The “Idomeneo” sets are a mixture of good and bad. Underlying them is the general recognition that Crete, the island that Idomeneo rules, is tectonically active, and that Cretan civilization has suffered disastrous earthquakes and tidal waves. We are immersed in broken Ancient Greek architecture. Columns, pediments, stone arches, all are cracked and are missing pieces.
Reality is broken too, with pieces of columns and statuary and other architectural fragments hanging surreally from the air. (Between the 1999 and 2008 mountings of Conklin’s “Idomeneo” sets, San Francisco observed his surreal motives in extremis through the Seattle “Trovatore” with giant heads of philosophers hanging above a troubadour’s grand piano.)
Although there are much higher priorities than creating a new production of “Idomeneo”, management should make a note NOT to revive this particular production for a fourth time in San Francisco. There is enough that is positive about it that one could imagine some of the regional companies with capacity for set construction “refurbishing” this one, discarding, at a minimum, the fragments of structures that hang from the air.

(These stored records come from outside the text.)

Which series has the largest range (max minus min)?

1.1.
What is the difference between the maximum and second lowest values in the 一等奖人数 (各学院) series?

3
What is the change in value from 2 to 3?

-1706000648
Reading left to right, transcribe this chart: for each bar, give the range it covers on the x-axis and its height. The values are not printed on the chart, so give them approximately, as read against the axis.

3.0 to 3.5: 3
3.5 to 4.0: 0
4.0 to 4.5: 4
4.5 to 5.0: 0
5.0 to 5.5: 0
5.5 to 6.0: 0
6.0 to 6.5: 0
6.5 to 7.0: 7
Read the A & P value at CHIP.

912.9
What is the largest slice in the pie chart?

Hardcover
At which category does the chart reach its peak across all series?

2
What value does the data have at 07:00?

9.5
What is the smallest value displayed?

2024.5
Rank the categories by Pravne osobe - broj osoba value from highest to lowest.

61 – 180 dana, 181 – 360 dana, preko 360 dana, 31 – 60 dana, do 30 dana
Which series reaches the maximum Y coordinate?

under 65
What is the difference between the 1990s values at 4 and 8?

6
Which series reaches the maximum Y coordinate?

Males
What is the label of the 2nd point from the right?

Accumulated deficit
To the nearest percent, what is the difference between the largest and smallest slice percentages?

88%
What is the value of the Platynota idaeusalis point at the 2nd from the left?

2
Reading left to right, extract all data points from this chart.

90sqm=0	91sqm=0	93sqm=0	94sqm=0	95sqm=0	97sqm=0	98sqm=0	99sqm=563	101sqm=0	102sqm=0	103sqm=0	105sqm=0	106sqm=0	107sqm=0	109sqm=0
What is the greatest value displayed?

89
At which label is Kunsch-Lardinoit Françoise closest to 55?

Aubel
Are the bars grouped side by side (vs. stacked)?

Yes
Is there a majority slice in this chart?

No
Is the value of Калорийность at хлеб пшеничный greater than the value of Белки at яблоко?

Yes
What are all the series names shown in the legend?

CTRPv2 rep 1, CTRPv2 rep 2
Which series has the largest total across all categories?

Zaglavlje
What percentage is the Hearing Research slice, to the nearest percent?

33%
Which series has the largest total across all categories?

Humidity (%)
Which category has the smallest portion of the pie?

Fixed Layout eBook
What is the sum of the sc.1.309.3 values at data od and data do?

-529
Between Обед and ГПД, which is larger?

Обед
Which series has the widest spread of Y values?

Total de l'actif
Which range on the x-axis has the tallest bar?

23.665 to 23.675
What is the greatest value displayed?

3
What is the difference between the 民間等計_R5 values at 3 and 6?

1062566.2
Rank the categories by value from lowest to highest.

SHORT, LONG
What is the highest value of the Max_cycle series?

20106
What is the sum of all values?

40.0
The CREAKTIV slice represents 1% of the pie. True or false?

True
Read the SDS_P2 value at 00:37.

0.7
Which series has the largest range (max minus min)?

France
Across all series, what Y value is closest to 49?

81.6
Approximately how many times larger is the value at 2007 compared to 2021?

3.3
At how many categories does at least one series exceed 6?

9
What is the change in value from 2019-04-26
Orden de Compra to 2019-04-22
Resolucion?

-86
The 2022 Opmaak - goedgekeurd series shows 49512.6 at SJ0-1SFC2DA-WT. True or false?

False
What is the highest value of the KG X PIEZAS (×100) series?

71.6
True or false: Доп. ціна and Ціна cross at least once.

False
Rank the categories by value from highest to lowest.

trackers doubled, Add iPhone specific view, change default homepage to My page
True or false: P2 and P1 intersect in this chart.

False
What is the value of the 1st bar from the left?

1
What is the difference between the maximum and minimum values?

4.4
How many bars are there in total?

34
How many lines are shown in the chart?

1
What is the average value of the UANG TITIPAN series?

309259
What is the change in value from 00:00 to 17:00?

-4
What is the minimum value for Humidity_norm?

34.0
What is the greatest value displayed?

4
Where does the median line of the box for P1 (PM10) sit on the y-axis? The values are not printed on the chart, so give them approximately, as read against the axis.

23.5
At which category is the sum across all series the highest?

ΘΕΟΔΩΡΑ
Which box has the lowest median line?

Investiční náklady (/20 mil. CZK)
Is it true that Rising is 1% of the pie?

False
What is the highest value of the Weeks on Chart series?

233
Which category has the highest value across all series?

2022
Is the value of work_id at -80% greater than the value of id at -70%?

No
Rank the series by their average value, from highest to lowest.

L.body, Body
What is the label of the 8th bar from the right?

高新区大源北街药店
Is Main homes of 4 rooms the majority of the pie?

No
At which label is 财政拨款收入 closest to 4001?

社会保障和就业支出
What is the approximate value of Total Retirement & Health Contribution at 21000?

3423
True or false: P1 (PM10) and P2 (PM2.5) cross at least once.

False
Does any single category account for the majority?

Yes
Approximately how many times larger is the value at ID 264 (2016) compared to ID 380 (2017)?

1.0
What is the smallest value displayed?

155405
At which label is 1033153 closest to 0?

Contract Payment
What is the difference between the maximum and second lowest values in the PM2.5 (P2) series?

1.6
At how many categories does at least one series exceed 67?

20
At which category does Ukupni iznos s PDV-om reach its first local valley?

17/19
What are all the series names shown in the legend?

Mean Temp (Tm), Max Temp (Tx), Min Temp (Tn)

Should anyone ask, my favorite “Idomeneo” production shown in San Francisco was the one for which Jean-Pierre Ponnelle devised the sets, costumes and stage direction for the Cologne Opera, which he brought to the Bay Area in 1977. That one, if it still exists somewhere, is imminently revivable.
When Stars are Born
It may be of interest to some, that the late San Francisco Opera former general director Kurt Herbert Adler, for whom the Adler Fellows were named, had more than one experience in figuring out what to do when a principal suddenly became unavailable for performance.
Perhaps the most memorable instance was the night in 1961 that Margarethe Bence was scheduled to sing Fenena in Verdi’s “Nabucco” but became ill the prior day. Janis Martin, then a young soprano, was called upon to learn the part in 24 hours. She performed gloriously, and the gratitude and admiration for her effort led Adler to reward her with future major parts that launched one of the 20th century’s great careers.
We may look back on the Sunday matinee of October 26, 2008 as such a turning point in the career of Daniela Mack.